EXERCISE GOAL: Please reproduce, exactly as given, the lines running from the start of the data to the line containing "need to have", inclusive, and omit the pictures.

Stored records:
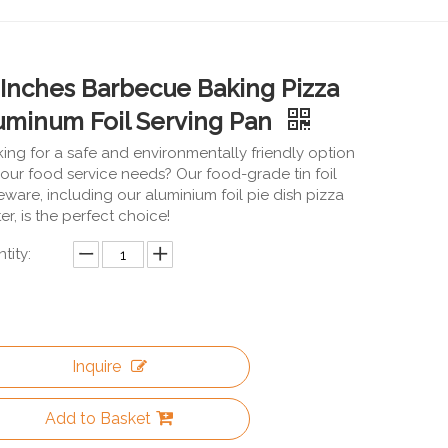
 Inches Barbecue Baking Pizza
uminum Foil Serving Pan
ing for a safe and environmentally friendly option
your food service needs? Our food-grade tin foil
eware, including our aluminium foil pie dish pizza
ter, is the perfect choice!
tity:
Inquire
Add to Basket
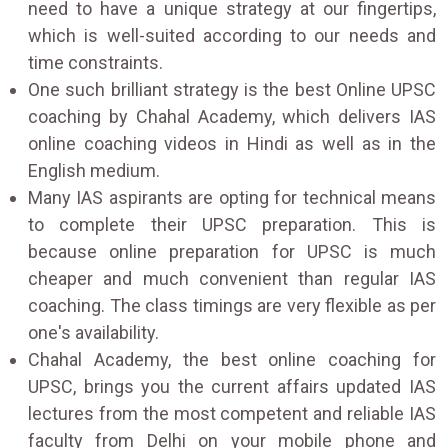
need to have a unique strategy at our fingertips,
which is well-suited according to our needs and
time constraints.
One such brilliant strategy is the best Online UPSC
coaching by Chahal Academy, which delivers IAS
online coaching videos in Hindi as well as in the
English medium.
Many IAS aspirants are opting for technical means
to complete their UPSC preparation. This is
because online preparation for UPSC is much
cheaper and much convenient than regular IAS
coaching. The class timings are very flexible as per
one's availability.
Chahal Academy, the best online coaching for
UPSC, brings you the current affairs updated IAS
lectures from the most competent and reliable IAS
faculty from Delhi on your mobile phone and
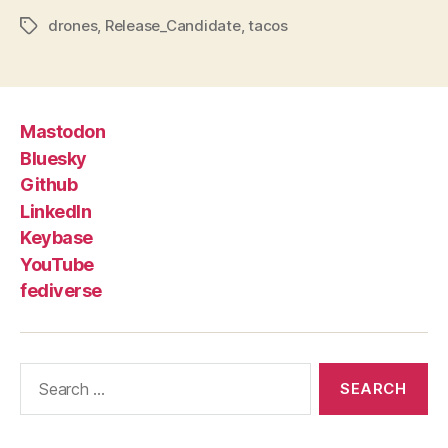
drones
,
Release_Candidate
,
tacos
Tags
Mastodon
Bluesky
Github
LinkedIn
Keybase
YouTube
fediverse
Search
for:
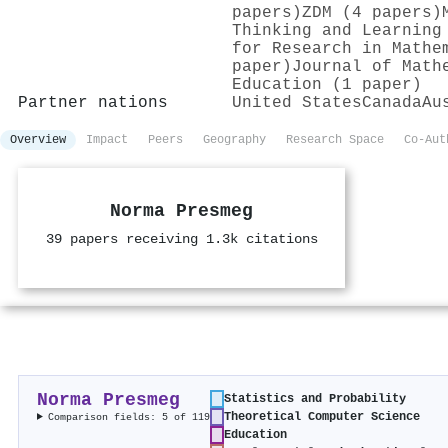
papers)
ZDM (4 papers)
Thinking and Learning
for Research in Mathe
paper)
Journal of Math
Education (1 paper)
Partner nations
United States
Canada
Au
Overview
Impact
Peers
Geography
Research Space
Co-Aut
Norma Presmeg
39 papers receiving 1.3k citations
Norma Presmeg
Statistics and Probability
Theoretical Computer Science
Comparison fields: 5 of 119
Education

TASK RESULT:
 Inches Barbecue Baking Pizza
uminum Foil Serving Pan
ing for a safe and environmentally friendly option
your food service needs? Our food-grade tin foil
eware, including our aluminium foil pie dish pizza
ter, is the perfect choice!
tity:
Inquire
Add to Basket
need to have a unique strategy at our fingertips,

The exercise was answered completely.